# Task statement:
Copy the records word for word, omitting all pictures.

(Beginning of The records)

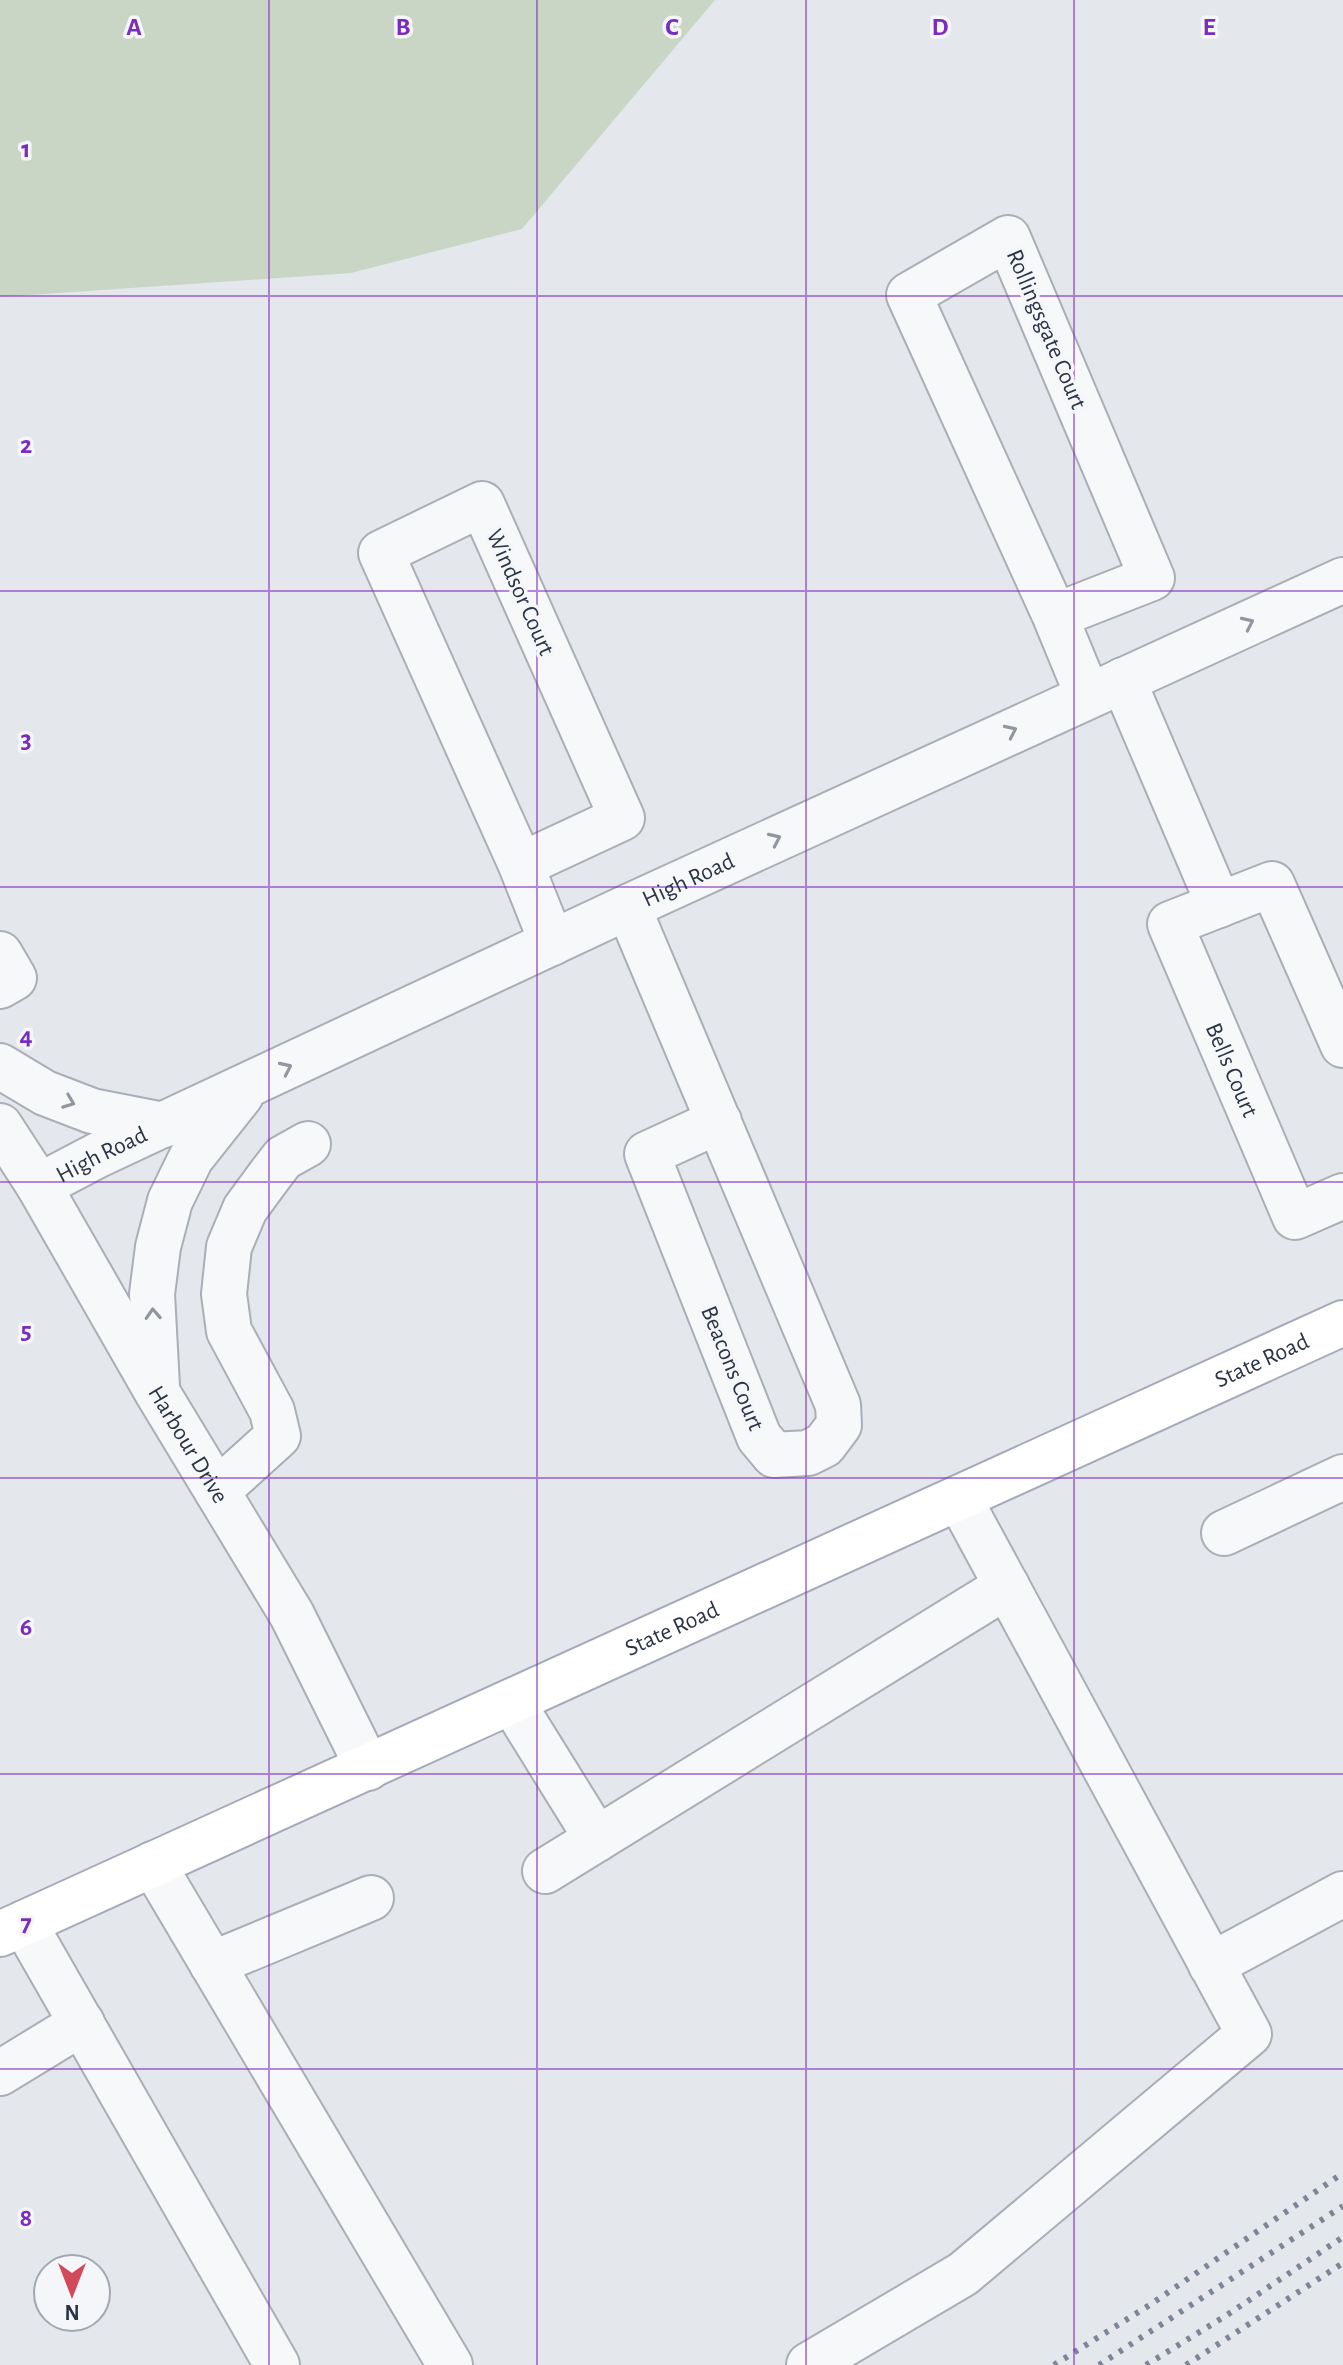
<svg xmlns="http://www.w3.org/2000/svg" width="1343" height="2365" font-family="'Alegreya Sans',sans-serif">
<rect width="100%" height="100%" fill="#e4e7ec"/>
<path fill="#c9d6c5" d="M0,0H715L522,229L351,273L0,297Z"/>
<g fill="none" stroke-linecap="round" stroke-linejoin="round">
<g stroke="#a9aeb7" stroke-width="48">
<g id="minor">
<path d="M1055,616L1152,578L1008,238L909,295L1055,616L1088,696"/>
<path d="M1123,680L1219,905"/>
<path d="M521,865L622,818L482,504L381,553L521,865L552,943"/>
<path d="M628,907L838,1405L839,1425L824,1445L808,1453L774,1455L759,1437L647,1154L719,1121"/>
<path d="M0,954L14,978L0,986"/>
<path id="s1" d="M1343,1045L1272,884L1170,924L1295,1217L1343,1196"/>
<path d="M0,1066L45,1093L92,1111L164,1125"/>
<path id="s2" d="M0,1126L39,1186L157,1392L292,1615L368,1768"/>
<path id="s3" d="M39,1186L98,1155L628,907L1343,580"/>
<path d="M157,1386L152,1294L158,1247L170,1201L191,1158L241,1095"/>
<path d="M217,1491L278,1436L272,1411L229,1331L224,1294L229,1247L245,1209L270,1175L283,1158L308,1144"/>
<path d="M1224,1533L1343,1477"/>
<path d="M512,1702L597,1839"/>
<path d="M153,1864L450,2365"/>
<path d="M545,1871L1007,1586"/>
<path d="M24,1923L277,2365"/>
<path d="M212,1964L371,1898"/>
<path d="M1211,1965L1343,1894"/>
<path d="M0,2073L82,2023"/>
<path d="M809,2365L963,2274L1249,2034L959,1498"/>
</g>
</g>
<g stroke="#a3abb8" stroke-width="48">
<g id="major">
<path id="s4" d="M0,1934L1343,1323"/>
</g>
</g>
<use href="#minor" stroke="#f7f8fa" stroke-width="44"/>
<use href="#major" stroke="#fff" stroke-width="44"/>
<g stroke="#7d8696" stroke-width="6" stroke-dasharray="4 8" stroke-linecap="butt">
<path d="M1054,2365L1148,2306L1343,2173"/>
<path d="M1099,2365L1343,2206"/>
<path d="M1146,2365L1227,2315L1343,2237"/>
<path d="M1186,2365L1343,2263"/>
</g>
</g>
<defs><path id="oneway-chevron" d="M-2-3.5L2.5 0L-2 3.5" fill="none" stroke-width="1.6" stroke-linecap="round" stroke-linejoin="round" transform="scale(2)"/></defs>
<g stroke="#9196a0">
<use href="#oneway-chevron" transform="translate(1248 623) rotate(-25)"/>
<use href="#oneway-chevron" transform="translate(1011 731) rotate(-25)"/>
<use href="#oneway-chevron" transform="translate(775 839) rotate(-25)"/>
<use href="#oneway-chevron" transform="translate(286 1068) rotate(-25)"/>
<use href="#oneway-chevron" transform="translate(69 1102) rotate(21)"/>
<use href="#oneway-chevron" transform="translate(153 1314) rotate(-93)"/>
</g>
<path fill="none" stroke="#7b2cbf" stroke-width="2" stroke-opacity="0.55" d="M269,0V2365M537,0V2365M806,0V2365M1074,0V2365M0,296H1343M0,591H1343M0,887H1343M0,1182H1343M0,1478H1343M0,1774H1343M0,2069H1343"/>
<g text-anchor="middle" stroke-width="7" stroke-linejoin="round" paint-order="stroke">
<g font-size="24" fill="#2b3445" stroke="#f4f6f9">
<text transform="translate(1047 329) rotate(67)" y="8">Rollingsgate Court</text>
<text transform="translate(521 592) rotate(66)" y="8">Windsor Court</text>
<text dy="8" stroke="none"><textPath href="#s3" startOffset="718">High Road</textPath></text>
<text dy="8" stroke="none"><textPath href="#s1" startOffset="444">Bells Court</textPath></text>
<text dy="8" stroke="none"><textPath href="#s3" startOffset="70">High Road</textPath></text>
<text dy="8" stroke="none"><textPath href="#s4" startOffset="1386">State Road</textPath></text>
<text transform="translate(733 1368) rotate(68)" y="8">Beacons Court</text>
<text dy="8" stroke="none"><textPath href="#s2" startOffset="370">Harbour Drive</textPath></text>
<text dy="8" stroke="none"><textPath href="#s4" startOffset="738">State Road</textPath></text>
</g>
</g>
<g font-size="26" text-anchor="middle" font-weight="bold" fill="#7b2cbf" stroke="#f4f6f9" stroke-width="7" stroke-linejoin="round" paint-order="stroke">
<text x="134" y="35">A</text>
<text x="403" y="35">B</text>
<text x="672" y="35">C</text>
<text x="940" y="35">D</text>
<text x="1209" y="35">E</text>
<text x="26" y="157">1</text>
<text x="26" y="453">2</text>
<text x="26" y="748">3</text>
<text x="26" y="1044">4</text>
<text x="26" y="1339">5</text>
<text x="26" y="1635">6</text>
<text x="26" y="1931">7</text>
<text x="26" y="2226">8</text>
</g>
<g transform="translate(72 2293) rotate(180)"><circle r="38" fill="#f4f6f9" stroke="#a4a8b1" stroke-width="2"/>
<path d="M0-6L14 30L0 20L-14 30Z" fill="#d1495b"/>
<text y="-12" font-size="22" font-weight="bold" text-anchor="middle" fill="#2b3445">N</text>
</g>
</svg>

(End of The records)

# Task result:
<svg xmlns="http://www.w3.org/2000/svg" width="1343" height="2365" font-family="'Alegreya Sans',sans-serif">
<rect width="100%" height="100%" fill="#e4e7ec"/>
<path fill="#c9d6c5" d="M0,0H715L522,229L351,273L0,297Z"/>
<g fill="none" stroke-linecap="round" stroke-linejoin="round">
<g stroke="#a9aeb7" stroke-width="48">
<g id="minor">
<path d="M1055,616L1152,578L1008,238L909,295L1055,616L1088,696"/>
<path d="M1123,680L1219,905"/>
<path d="M521,865L622,818L482,504L381,553L521,865L552,943"/>
<path d="M628,907L838,1405L839,1425L824,1445L808,1453L774,1455L759,1437L647,1154L719,1121"/>
<path d="M0,954L14,978L0,986"/>
<path id="s1" d="M1343,1045L1272,884L1170,924L1295,1217L1343,1196"/>
<path d="M0,1066L45,1093L92,1111L164,1125"/>
<path id="s2" d="M0,1126L39,1186L157,1392L292,1615L368,1768"/>
<path id="s3" d="M39,1186L98,1155L628,907L1343,580"/>
<path d="M157,1386L152,1294L158,1247L170,1201L191,1158L241,1095"/>
<path d="M217,1491L278,1436L272,1411L229,1331L224,1294L229,1247L245,1209L270,1175L283,1158L308,1144"/>
<path d="M1224,1533L1343,1477"/>
<path d="M512,1702L597,1839"/>
<path d="M153,1864L450,2365"/>
<path d="M545,1871L1007,1586"/>
<path d="M24,1923L277,2365"/>
<path d="M212,1964L371,1898"/>
<path d="M1211,1965L1343,1894"/>
<path d="M0,2073L82,2023"/>
<path d="M809,2365L963,2274L1249,2034L959,1498"/>
</g>
</g>
<g stroke="#a3abb8" stroke-width="48">
<g id="major">
<path id="s4" d="M0,1934L1343,1323"/>
</g>
</g>
<use href="#minor" stroke="#f7f8fa" stroke-width="44"/>
<use href="#major" stroke="#fff" stroke-width="44"/>
<g stroke="#7d8696" stroke-width="6" stroke-dasharray="4 8" stroke-linecap="butt">
<path d="M1054,2365L1148,2306L1343,2173"/>
<path d="M1099,2365L1343,2206"/>
<path d="M1146,2365L1227,2315L1343,2237"/>
<path d="M1186,2365L1343,2263"/>
</g>
</g>
<defs><path id="oneway-chevron" d="M-2-3.5L2.5 0L-2 3.5" fill="none" stroke-width="1.6" stroke-linecap="round" stroke-linejoin="round" transform="scale(2)"/></defs>
<g stroke="#9196a0">
<use href="#oneway-chevron" transform="translate(1248 623) rotate(-25)"/>
<use href="#oneway-chevron" transform="translate(1011 731) rotate(-25)"/>
<use href="#oneway-chevron" transform="translate(775 839) rotate(-25)"/>
<use href="#oneway-chevron" transform="translate(286 1068) rotate(-25)"/>
<use href="#oneway-chevron" transform="translate(69 1102) rotate(21)"/>
<use href="#oneway-chevron" transform="translate(153 1314) rotate(-93)"/>
</g>
<path fill="none" stroke="#7b2cbf" stroke-width="2" stroke-opacity="0.55" d="M269,0V2365M537,0V2365M806,0V2365M1074,0V2365M0,296H1343M0,591H1343M0,887H1343M0,1182H1343M0,1478H1343M0,1774H1343M0,2069H1343"/>
<g text-anchor="middle" stroke-width="7" stroke-linejoin="round" paint-order="stroke">
<g font-size="24" fill="#2b3445" stroke="#f4f6f9">
<text transform="translate(1047 329) rotate(67)" y="8">Rollingsgate Court</text>
<text transform="translate(521 592) rotate(66)" y="8">Windsor Court</text>
<text dy="8" stroke="none"><textPath href="#s3" startOffset="718">High Road</textPath></text>
<text dy="8" stroke="none"><textPath href="#s1" startOffset="444">Bells Court</textPath></text>
<text dy="8" stroke="none"><textPath href="#s3" startOffset="70">High Road</textPath></text>
<text dy="8" stroke="none"><textPath href="#s4" startOffset="1386">State Road</textPath></text>
<text transform="translate(733 1368) rotate(68)" y="8">Beacons Court</text>
<text dy="8" stroke="none"><textPath href="#s2" startOffset="370">Harbour Drive</textPath></text>
<text dy="8" stroke="none"><textPath href="#s4" startOffset="738">State Road</textPath></text>
</g>
</g>
<g font-size="26" text-anchor="middle" font-weight="bold" fill="#7b2cbf" stroke="#f4f6f9" stroke-width="7" stroke-linejoin="round" paint-order="stroke">
<text x="134" y="35">A</text>
<text x="403" y="35">B</text>
<text x="672" y="35">C</text>
<text x="940" y="35">D</text>
<text x="1209" y="35">E</text>
<text x="26" y="157">1</text>
<text x="26" y="453">2</text>
<text x="26" y="748">3</text>
<text x="26" y="1044">4</text>
<text x="26" y="1339">5</text>
<text x="26" y="1635">6</text>
<text x="26" y="1931">7</text>
<text x="26" y="2226">8</text>
</g>
<g transform="translate(72 2293) rotate(180)"><circle r="38" fill="#f4f6f9" stroke="#a4a8b1" stroke-width="2"/>
<path d="M0-6L14 30L0 20L-14 30Z" fill="#d1495b"/>
<text y="-12" font-size="22" font-weight="bold" text-anchor="middle" fill="#2b3445">N</text>
</g>
</svg>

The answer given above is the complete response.